How do I use the bitlocker recovery tool if I don't even have a drive letter?
It seems to be the one I need but I don't know how to do it without a drive letter.
 
If you really need that data back I would probably invest in a data recovery service. Maybe they can recover the data and establish a drive letter to use the Bitlocker recovery tool.
 
Did you try using dd_rescue? You mentioned that you would, but then didn't give any indication of whether you did, or what happened.
 
IMHO the op needs to come to terms with what has happened to his drive. This is exactly why you back up what is important to you no matter what you run. I'm backing up important stuff as I type this because you just never know.
 
Did you try using the EaseUS tool for rebuilding the partition table? They have full instructions on their website, halfway down the page in the link that John Conner gave you. Ignore the top half of the page, you already tried that.
 
it might also help if you could hexdump the MBR and show it to someone that knows how to read these things. You could also hexdump the GPT and backup GPT, and see if there are discrepancies, or if the data is completely done.

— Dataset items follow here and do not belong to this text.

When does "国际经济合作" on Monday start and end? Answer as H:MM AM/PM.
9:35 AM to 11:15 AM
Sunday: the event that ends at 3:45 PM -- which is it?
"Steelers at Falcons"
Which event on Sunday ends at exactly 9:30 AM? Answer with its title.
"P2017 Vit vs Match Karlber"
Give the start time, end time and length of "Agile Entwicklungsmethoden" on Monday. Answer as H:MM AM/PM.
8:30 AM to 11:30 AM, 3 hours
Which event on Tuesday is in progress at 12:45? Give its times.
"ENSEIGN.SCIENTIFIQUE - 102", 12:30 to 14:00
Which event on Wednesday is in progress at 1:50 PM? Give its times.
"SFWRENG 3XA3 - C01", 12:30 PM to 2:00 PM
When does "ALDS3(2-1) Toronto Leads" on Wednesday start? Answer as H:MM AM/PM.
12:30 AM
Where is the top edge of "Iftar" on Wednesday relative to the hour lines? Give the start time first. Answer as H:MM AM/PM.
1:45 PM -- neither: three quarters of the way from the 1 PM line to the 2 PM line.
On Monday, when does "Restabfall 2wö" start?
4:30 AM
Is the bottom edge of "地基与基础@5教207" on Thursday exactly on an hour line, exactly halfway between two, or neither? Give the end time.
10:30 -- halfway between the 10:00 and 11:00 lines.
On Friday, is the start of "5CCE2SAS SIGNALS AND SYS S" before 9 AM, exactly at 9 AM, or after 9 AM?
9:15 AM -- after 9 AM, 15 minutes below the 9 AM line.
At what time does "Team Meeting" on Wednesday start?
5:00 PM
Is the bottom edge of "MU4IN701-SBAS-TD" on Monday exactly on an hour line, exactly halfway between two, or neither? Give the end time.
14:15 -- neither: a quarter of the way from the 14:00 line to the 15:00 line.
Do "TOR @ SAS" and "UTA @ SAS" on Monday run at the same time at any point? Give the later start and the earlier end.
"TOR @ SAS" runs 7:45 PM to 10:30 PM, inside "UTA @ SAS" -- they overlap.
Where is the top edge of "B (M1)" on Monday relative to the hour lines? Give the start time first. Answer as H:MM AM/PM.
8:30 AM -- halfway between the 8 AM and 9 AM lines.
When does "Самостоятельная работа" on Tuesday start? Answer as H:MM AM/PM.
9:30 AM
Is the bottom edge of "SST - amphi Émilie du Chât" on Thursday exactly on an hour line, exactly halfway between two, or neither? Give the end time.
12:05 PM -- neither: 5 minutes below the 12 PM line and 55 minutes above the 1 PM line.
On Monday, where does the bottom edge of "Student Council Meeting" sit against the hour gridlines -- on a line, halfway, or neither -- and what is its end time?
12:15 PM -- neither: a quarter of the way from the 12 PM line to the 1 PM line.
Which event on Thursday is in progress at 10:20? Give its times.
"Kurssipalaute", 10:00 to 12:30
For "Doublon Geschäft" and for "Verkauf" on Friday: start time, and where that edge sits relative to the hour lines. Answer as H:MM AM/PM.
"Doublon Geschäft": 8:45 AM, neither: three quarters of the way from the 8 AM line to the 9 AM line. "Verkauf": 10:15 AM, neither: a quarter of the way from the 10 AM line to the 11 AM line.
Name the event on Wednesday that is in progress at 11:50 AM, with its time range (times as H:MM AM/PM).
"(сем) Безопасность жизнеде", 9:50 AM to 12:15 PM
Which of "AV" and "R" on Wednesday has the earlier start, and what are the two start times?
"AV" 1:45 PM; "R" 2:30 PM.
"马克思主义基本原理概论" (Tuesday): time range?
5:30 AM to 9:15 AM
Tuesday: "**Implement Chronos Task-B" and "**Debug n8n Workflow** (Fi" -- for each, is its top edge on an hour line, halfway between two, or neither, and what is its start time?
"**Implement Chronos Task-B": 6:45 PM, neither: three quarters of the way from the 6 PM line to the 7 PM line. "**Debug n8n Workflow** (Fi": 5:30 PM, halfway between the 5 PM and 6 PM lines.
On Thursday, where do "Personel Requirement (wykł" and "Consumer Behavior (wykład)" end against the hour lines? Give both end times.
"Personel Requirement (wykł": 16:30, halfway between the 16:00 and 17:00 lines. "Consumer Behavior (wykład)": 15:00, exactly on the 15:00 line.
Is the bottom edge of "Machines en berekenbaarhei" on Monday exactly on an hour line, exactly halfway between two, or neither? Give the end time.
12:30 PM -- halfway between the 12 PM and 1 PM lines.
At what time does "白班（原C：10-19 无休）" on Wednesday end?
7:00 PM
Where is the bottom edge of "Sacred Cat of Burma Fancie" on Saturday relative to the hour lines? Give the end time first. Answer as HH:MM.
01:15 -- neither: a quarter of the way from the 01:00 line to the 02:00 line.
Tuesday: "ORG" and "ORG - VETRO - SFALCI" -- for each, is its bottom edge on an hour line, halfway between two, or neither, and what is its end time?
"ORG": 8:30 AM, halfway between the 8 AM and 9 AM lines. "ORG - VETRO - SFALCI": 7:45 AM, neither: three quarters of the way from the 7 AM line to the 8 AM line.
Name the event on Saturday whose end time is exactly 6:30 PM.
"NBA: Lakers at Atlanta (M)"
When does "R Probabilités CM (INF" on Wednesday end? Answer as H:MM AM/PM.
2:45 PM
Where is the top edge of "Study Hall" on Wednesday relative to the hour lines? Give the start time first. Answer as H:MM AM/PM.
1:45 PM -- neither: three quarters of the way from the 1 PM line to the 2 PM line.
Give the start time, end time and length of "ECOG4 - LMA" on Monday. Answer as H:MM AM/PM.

Potentially the drive may also have suffered a controller failure, and reports false data. What does SMART tell you?
I usually use the system rescue cd linux "distribution" to attempt such fixes. It's not exactly user friendly, but gives you almost all the tools you could ever need, including driver error logging, smart, hexdump, fdisk, dd_rescue und ddrescue...
It will not be able to recover the actual data, due to the encryption, but it should be able to determine what's left of the pools, how the MBR looks, and whether any hardware errors get thrown.